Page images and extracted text
◆ ◆ ◆ ◆ ◆ ◆ ◆
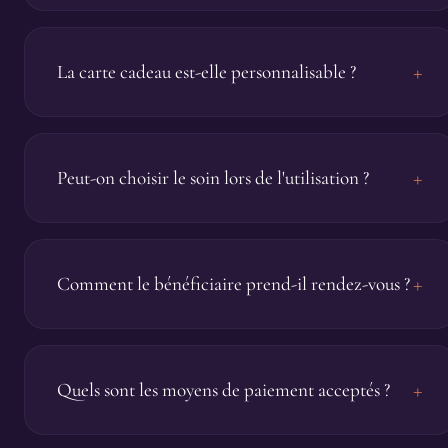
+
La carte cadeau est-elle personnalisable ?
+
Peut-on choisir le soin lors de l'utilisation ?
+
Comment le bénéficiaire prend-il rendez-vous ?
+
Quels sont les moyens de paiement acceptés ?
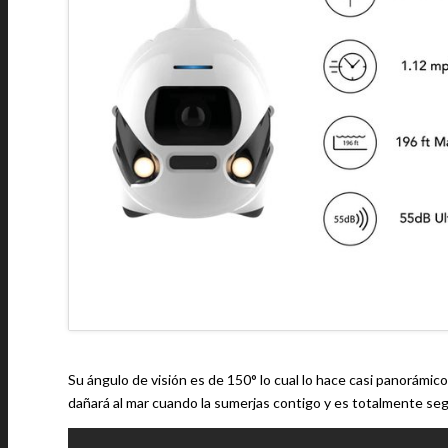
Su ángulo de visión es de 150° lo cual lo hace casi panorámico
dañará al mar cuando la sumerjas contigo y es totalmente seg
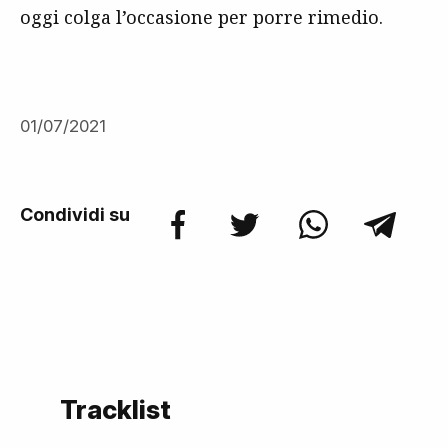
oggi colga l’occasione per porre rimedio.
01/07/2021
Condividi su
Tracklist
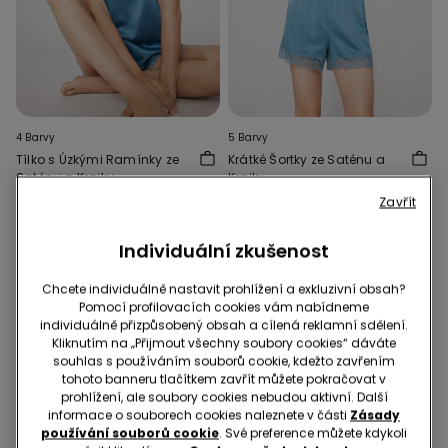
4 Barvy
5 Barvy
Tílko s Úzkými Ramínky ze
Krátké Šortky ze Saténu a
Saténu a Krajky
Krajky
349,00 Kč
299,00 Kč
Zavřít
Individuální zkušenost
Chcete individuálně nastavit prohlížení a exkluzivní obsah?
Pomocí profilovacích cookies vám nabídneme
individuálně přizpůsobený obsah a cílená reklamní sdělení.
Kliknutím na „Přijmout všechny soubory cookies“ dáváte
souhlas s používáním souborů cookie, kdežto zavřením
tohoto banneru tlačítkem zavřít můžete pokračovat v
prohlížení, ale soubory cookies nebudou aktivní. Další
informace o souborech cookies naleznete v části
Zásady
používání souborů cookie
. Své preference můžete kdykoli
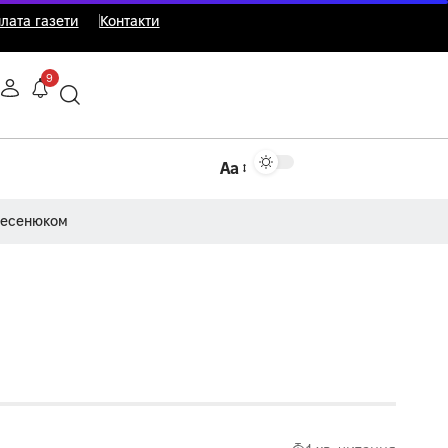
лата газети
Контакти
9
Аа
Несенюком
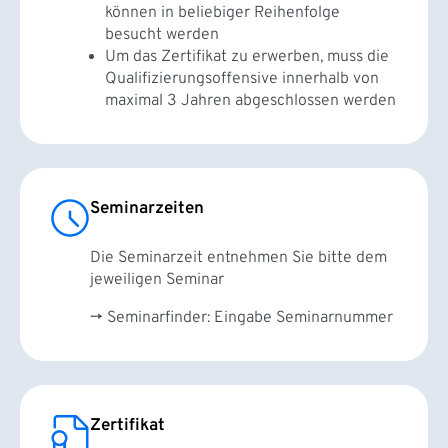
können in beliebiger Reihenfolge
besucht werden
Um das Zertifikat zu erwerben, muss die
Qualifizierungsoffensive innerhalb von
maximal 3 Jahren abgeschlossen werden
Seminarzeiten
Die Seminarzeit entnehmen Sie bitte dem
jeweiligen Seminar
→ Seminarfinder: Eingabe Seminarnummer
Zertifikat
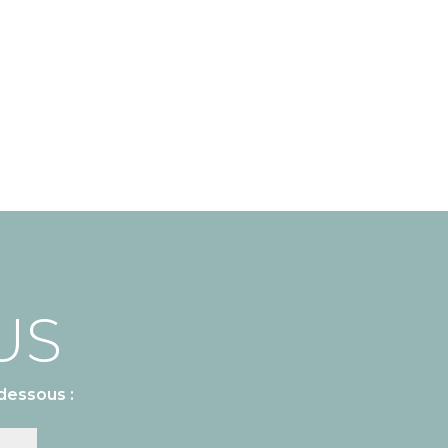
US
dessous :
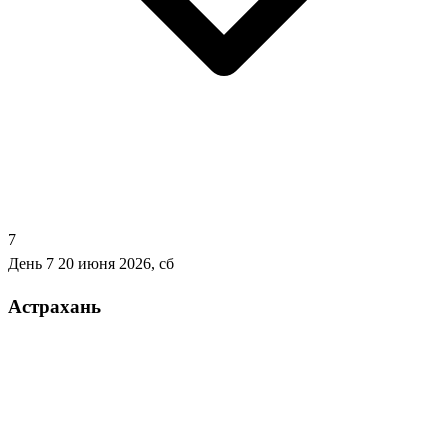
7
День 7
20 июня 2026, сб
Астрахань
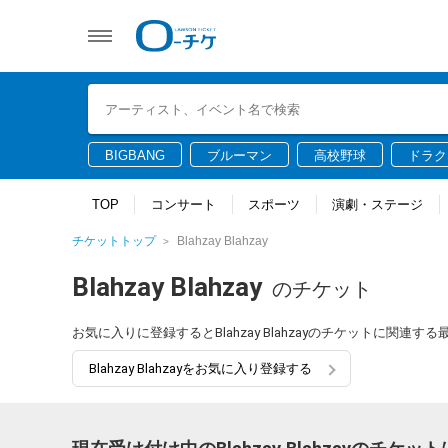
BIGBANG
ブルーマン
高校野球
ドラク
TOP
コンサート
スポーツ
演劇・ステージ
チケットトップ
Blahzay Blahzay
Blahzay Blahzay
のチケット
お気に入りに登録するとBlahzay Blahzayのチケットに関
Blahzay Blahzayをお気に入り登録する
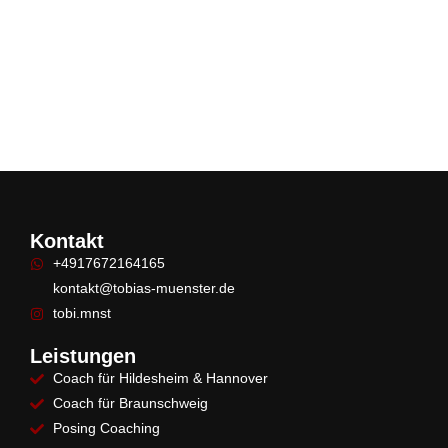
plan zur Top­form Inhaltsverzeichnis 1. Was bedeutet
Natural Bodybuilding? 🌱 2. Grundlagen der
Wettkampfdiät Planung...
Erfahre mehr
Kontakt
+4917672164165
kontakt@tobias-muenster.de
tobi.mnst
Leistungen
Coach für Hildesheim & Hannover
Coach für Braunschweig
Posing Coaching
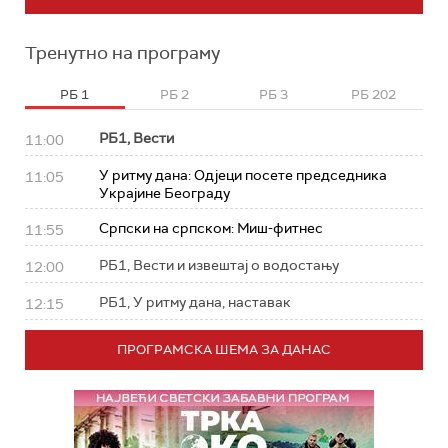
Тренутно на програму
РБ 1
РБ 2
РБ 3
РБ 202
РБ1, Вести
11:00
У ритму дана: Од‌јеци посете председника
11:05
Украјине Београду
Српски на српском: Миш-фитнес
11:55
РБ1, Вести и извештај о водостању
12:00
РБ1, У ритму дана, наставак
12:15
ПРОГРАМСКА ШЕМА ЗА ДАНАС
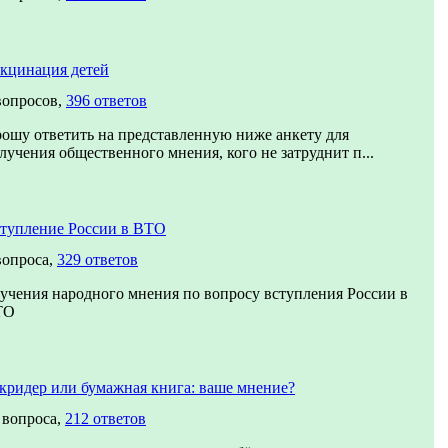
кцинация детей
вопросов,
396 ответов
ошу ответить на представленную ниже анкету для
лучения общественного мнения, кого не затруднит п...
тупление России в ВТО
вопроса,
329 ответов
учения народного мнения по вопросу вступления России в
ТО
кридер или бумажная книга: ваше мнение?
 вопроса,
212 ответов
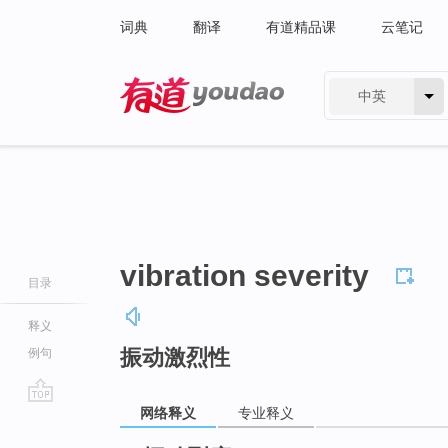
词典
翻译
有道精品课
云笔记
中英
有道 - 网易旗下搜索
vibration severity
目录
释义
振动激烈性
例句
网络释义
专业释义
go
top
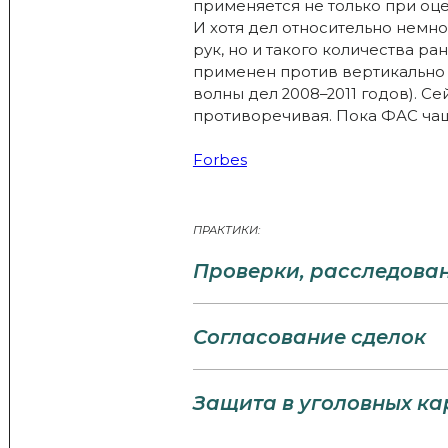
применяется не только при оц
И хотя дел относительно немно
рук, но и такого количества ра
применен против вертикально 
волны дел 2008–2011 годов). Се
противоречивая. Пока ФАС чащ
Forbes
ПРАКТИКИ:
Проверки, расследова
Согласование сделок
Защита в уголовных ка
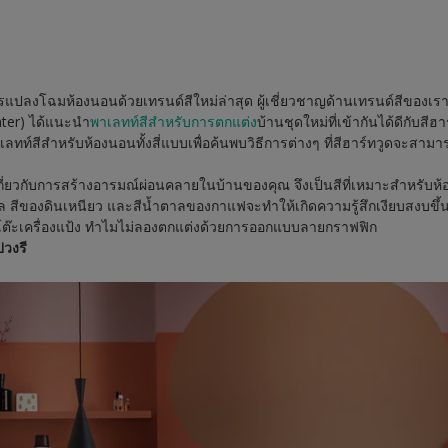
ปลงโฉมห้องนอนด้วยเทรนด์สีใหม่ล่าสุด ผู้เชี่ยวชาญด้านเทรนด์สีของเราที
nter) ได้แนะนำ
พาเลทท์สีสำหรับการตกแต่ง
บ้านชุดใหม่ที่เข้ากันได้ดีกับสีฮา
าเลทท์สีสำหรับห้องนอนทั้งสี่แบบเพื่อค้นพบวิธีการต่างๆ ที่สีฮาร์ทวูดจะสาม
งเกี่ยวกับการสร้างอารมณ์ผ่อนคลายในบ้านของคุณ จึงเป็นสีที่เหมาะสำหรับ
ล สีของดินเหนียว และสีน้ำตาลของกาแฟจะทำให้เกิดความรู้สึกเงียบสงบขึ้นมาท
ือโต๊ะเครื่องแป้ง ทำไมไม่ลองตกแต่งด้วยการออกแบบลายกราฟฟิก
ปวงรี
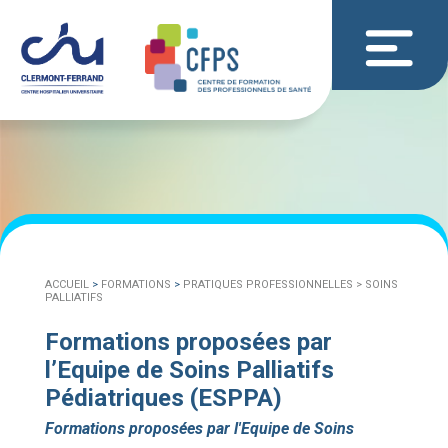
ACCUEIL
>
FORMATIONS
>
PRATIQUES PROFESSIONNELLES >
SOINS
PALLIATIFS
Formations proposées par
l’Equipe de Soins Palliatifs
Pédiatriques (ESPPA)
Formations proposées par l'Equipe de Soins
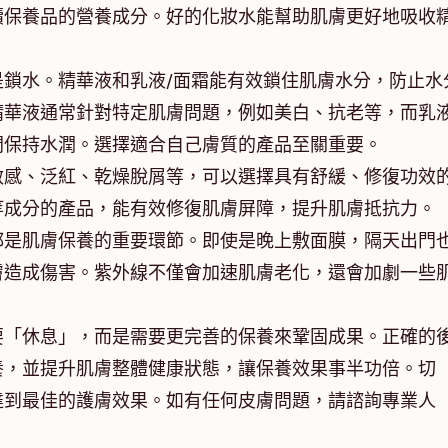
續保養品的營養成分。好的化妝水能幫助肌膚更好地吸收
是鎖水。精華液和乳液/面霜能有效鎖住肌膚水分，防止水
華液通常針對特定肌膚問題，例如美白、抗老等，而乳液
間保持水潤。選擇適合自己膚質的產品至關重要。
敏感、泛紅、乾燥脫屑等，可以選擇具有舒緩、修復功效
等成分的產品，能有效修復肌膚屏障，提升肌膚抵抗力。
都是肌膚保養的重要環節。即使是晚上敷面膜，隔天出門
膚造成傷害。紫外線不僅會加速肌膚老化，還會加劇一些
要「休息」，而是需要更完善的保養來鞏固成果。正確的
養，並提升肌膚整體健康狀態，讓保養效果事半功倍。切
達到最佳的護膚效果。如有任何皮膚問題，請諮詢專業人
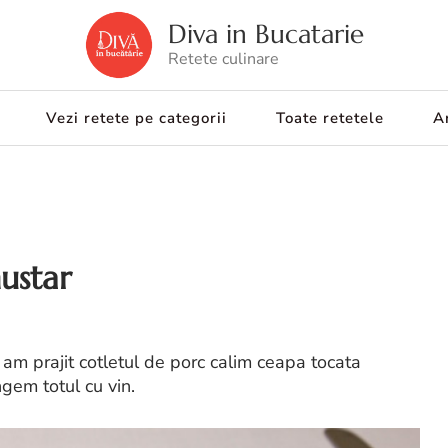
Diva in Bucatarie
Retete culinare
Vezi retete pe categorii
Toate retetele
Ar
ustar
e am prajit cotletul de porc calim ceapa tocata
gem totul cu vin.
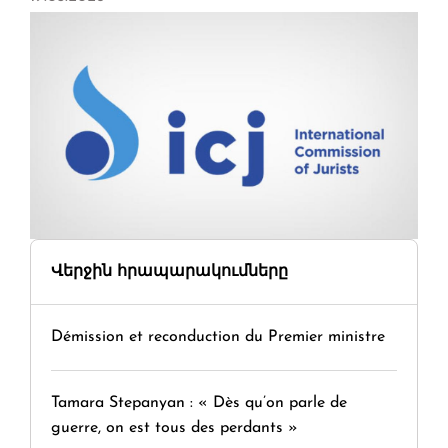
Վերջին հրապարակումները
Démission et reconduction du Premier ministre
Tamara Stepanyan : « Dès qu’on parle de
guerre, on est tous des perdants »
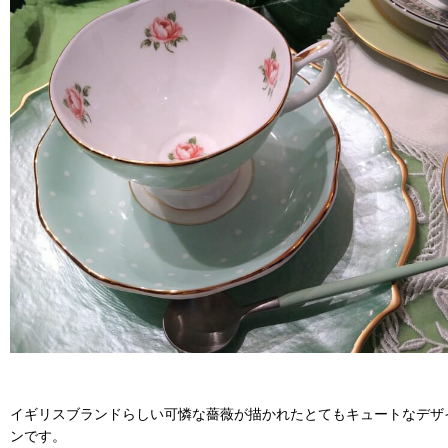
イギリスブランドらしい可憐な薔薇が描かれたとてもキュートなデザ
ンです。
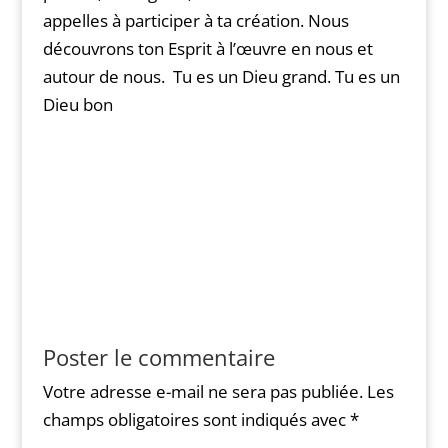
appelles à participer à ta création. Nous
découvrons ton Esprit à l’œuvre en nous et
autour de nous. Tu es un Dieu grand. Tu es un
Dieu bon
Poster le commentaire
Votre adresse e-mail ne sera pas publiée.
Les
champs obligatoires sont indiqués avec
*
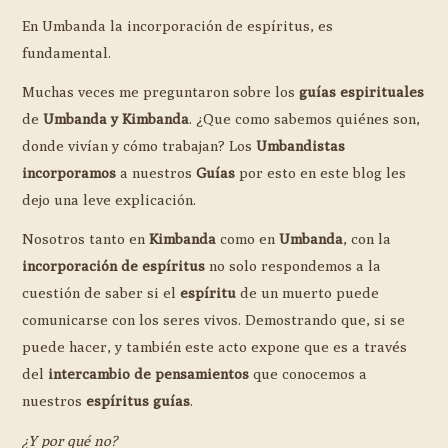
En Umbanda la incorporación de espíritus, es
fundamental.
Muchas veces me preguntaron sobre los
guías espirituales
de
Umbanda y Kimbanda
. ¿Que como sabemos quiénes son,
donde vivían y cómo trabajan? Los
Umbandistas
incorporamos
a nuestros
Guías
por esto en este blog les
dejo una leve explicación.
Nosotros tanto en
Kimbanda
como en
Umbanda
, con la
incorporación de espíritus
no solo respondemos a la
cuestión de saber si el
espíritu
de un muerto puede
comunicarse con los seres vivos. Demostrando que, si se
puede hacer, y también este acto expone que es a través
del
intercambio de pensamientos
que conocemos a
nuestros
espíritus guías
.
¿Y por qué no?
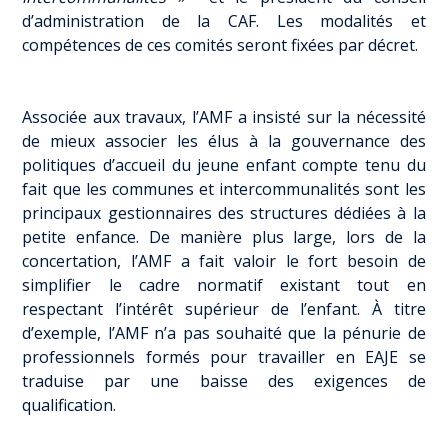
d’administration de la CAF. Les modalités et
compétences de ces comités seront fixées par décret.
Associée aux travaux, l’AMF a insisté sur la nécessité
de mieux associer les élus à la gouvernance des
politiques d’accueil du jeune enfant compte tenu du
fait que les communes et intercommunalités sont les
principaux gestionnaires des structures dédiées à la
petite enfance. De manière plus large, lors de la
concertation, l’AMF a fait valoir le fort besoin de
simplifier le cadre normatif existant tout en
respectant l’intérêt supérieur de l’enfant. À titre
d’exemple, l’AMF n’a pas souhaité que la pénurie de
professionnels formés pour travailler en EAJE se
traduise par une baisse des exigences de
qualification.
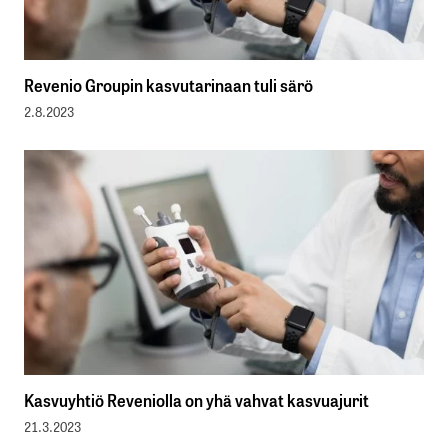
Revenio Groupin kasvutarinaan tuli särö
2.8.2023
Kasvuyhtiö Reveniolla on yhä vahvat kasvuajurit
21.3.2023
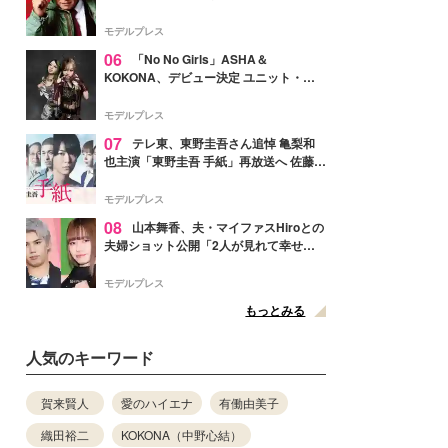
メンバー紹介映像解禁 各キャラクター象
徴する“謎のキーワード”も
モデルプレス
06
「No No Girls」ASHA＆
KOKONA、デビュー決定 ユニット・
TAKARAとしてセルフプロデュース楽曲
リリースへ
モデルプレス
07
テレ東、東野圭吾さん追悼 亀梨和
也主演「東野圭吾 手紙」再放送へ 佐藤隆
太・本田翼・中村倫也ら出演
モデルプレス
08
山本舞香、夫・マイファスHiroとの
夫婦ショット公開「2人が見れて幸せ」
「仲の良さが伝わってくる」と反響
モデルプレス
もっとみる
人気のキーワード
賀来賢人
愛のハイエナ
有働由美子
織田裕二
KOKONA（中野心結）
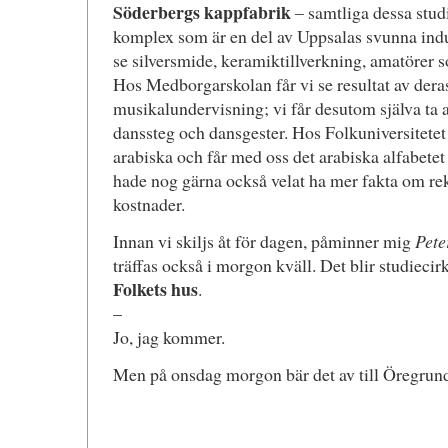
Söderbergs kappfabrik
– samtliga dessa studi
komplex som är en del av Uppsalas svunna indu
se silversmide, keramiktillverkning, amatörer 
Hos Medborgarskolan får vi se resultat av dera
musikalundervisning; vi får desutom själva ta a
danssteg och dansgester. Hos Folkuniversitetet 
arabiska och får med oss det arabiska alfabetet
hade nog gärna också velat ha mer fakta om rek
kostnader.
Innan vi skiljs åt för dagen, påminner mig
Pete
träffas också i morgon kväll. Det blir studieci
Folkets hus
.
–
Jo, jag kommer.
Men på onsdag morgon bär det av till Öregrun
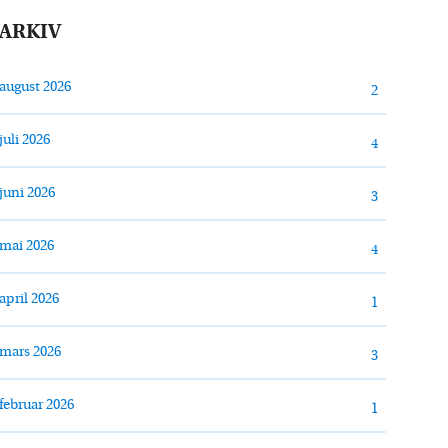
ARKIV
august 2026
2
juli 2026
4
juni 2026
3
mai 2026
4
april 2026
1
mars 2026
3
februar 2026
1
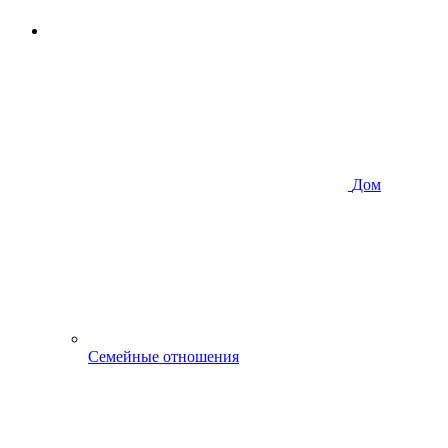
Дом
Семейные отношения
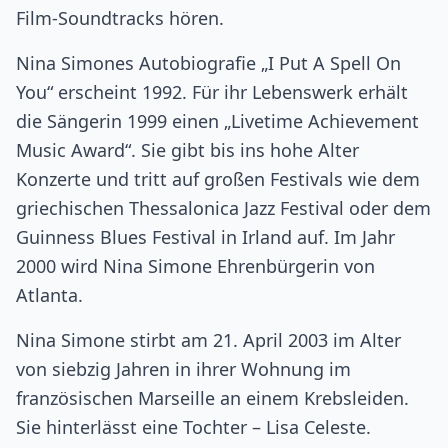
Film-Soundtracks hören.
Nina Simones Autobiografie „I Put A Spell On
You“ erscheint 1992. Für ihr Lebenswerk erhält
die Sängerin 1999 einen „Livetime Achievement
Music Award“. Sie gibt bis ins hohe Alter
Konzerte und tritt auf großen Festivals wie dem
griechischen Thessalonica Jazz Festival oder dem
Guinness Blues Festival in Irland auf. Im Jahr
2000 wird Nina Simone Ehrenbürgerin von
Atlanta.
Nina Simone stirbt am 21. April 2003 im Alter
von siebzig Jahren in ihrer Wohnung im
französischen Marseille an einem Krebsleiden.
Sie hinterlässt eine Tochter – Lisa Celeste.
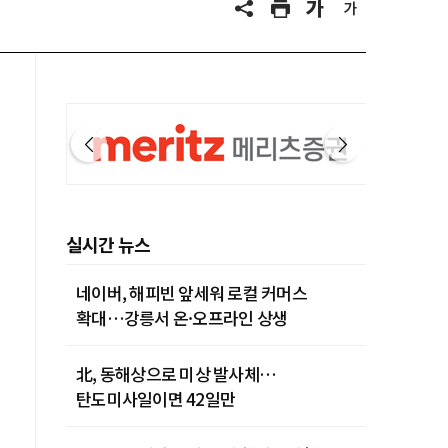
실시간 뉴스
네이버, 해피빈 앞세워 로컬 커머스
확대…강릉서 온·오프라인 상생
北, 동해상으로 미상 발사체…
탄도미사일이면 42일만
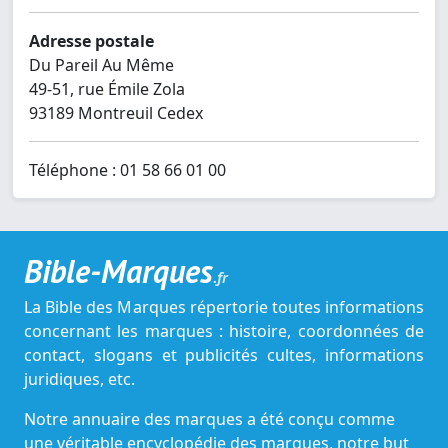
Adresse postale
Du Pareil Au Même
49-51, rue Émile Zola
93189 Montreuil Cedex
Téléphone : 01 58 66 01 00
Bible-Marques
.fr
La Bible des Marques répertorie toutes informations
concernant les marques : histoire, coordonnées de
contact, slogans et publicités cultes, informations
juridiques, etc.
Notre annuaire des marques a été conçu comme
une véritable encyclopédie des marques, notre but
◆ ◆ ◆ ◆ ◆ ◆ ◆
TASK ITEM:
Only lines that contain "enfant" are needed, so copy each of them from the data.

RESPONSE TO THIS TASK:
politiques d’accueil du jeune enfant compte tenu du
respectant l’intérêt supérieur de l’enfant. À titre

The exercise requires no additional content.